Mnt overexpression slows cell proliferation and impedes cell cycle entry. (a) Western blot showing expression of Ha-tagged Mnt (anti-Ha set) in pBabeMntHa-infected MEFs (lanes 2 and 4) and endogenous Mnt (anti-Mnt set) in MEFs infected with empty virus (lanes 1 and 3). (b) Proliferation curve conducted for 4 d showing decline in proliferation rate caused by Mnt overexpression in wild-type and Mnt null MEFs. Each value is the average number of cells counted from three different dishes in two separate experiments. (c) Analysis of cell cycle (S-phase) entry in wild-type and Mnt null MEFs overexpressing Mnt. Tritiated thymidine incorporation was measured at the indicated number of hours after serum stimulation of MEFs made quiescent by confluence arrest and serum starvation. Experiments were performed at least twice in triplicate and averages are shown.

Figure 5.

Deletion of Mnt rescues proliferation arrest caused by loss of c-Myc. (a) PCR genotyping of MEFs of the indicated genotypes after infection with empty (E) adenovirus or Cre (C) recombinase-expressing adenovirus.

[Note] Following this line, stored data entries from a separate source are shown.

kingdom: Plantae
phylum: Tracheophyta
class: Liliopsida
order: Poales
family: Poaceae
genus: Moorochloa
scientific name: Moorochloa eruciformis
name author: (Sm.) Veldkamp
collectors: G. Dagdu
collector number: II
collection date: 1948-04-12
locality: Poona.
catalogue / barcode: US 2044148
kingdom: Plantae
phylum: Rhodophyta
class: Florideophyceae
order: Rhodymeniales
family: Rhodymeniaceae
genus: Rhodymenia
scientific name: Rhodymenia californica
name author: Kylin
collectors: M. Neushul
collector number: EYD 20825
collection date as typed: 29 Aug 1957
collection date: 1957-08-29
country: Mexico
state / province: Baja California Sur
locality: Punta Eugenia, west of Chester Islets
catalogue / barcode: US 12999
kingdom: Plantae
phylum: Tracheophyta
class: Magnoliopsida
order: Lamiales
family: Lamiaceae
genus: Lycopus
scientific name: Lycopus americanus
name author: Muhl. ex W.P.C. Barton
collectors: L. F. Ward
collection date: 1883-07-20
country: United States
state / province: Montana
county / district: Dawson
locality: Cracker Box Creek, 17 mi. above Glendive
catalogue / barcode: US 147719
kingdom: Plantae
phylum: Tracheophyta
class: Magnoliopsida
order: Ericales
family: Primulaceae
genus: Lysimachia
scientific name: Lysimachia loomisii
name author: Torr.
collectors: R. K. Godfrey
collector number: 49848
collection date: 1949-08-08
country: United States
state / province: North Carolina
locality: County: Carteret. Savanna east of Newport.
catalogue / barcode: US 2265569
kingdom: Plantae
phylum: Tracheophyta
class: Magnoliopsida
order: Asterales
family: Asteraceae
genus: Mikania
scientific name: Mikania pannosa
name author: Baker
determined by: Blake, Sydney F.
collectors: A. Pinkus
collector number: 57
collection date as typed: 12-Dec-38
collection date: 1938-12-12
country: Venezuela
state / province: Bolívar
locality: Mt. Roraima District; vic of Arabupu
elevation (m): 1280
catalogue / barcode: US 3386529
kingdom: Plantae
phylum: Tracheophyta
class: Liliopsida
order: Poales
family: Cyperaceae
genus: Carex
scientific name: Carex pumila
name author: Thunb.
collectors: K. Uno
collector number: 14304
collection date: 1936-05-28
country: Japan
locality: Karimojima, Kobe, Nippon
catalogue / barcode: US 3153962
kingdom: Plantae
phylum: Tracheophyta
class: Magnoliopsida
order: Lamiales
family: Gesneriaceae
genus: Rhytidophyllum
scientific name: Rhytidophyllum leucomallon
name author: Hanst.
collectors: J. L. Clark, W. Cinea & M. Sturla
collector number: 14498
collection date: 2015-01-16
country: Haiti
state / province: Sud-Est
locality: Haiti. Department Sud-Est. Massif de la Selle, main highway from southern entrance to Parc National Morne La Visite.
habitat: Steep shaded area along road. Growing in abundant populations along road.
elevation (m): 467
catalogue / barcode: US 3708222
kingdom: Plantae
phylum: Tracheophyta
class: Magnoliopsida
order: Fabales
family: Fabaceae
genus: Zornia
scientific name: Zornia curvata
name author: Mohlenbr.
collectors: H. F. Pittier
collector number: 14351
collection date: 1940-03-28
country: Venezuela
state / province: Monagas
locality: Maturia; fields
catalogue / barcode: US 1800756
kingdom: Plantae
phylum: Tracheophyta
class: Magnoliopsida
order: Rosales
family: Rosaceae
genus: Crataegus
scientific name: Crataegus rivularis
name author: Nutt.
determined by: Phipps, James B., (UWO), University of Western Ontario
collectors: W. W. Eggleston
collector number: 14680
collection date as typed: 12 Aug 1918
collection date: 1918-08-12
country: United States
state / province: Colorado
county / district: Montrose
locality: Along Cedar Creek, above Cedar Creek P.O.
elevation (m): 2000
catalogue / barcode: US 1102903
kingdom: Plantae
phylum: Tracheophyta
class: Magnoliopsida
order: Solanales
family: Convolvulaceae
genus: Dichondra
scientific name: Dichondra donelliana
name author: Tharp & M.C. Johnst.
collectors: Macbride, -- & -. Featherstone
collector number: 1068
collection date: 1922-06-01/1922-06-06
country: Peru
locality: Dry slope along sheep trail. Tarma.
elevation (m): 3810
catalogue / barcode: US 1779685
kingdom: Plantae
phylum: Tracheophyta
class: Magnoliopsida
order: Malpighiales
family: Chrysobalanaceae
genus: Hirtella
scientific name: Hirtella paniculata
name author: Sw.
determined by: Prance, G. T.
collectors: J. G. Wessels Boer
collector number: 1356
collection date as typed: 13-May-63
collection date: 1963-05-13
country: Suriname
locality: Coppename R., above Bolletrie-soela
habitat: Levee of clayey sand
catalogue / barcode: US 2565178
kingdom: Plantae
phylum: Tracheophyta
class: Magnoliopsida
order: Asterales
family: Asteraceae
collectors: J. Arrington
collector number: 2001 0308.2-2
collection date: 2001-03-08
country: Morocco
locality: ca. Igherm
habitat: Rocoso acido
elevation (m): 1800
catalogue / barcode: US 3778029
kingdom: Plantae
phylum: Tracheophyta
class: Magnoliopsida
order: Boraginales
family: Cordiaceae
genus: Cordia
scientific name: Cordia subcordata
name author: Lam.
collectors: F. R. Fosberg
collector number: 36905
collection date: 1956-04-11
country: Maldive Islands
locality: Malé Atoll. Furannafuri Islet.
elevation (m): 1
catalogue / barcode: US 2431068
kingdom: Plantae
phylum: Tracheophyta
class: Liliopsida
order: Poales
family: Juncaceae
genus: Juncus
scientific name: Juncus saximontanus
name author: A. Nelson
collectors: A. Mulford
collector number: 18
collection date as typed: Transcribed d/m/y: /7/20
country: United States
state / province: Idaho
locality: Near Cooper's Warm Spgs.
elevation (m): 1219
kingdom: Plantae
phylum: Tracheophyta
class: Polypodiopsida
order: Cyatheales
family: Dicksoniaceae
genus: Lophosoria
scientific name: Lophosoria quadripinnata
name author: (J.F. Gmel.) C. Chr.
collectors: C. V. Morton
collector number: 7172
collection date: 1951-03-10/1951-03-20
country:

Note the PCR primers used to detect deleted Mnt alleles do not discriminate from wild-type and recombined Mnt alleles. (b) Western blot examining Mnt and c-Myc expression after AdCre infection of the indicated genotypes. (c and d) MEF proliferation curves after deletion of Mnt, c-Myc, and Mnt plus c-Myc in primary MEFs (c) and immortal MEFs (d). Values shown in c and d are the average of cell counts obtained from triplicate plates and are representative of results obtained from two independent experiments. (e) Cell cycle profiles generated from FAC sorting of propidium iodide stained cells 48 h after AdCre infection of the indicated cell lines. % of cells in S-phase (S) is shown. Arrows highlight sub G1 (growth phase 1) fractions consistent with apoptosis.

Figure 6.

Effect of acute Mnt, c-Myc, and Mnt plus c-Myc deletion on the expression levels of proteins involved in the regulation of cell proliferation. Cell extracts were obtained from primary MEFs after AdCre-mediated deletion of Mnt, c-Myc, or both Mnt and c-Myc as shown in Fig. 5 (a and b). Western blots were performed with antibodies against the indicated proteins.

Figure 7.

Analysis of cell cycle (S-phase) entry after acute deletion of Mnt and Mnt plus c-Myc. (a) Tritiated thymidine incorporation (counts/minute) were determined at the indicated times after serum stimulation of immortal MEFs made quiescent by confluence arrest and serum deprivation. (b) Quantitative real-time RT-PCR analysis of Cyclin D2, E2F2, ODC, and Cyclin E1 gene expression after serum stimulation. Both tritiated thymidine and RT-PCR experiments were performed in triplicate and SDs are shown.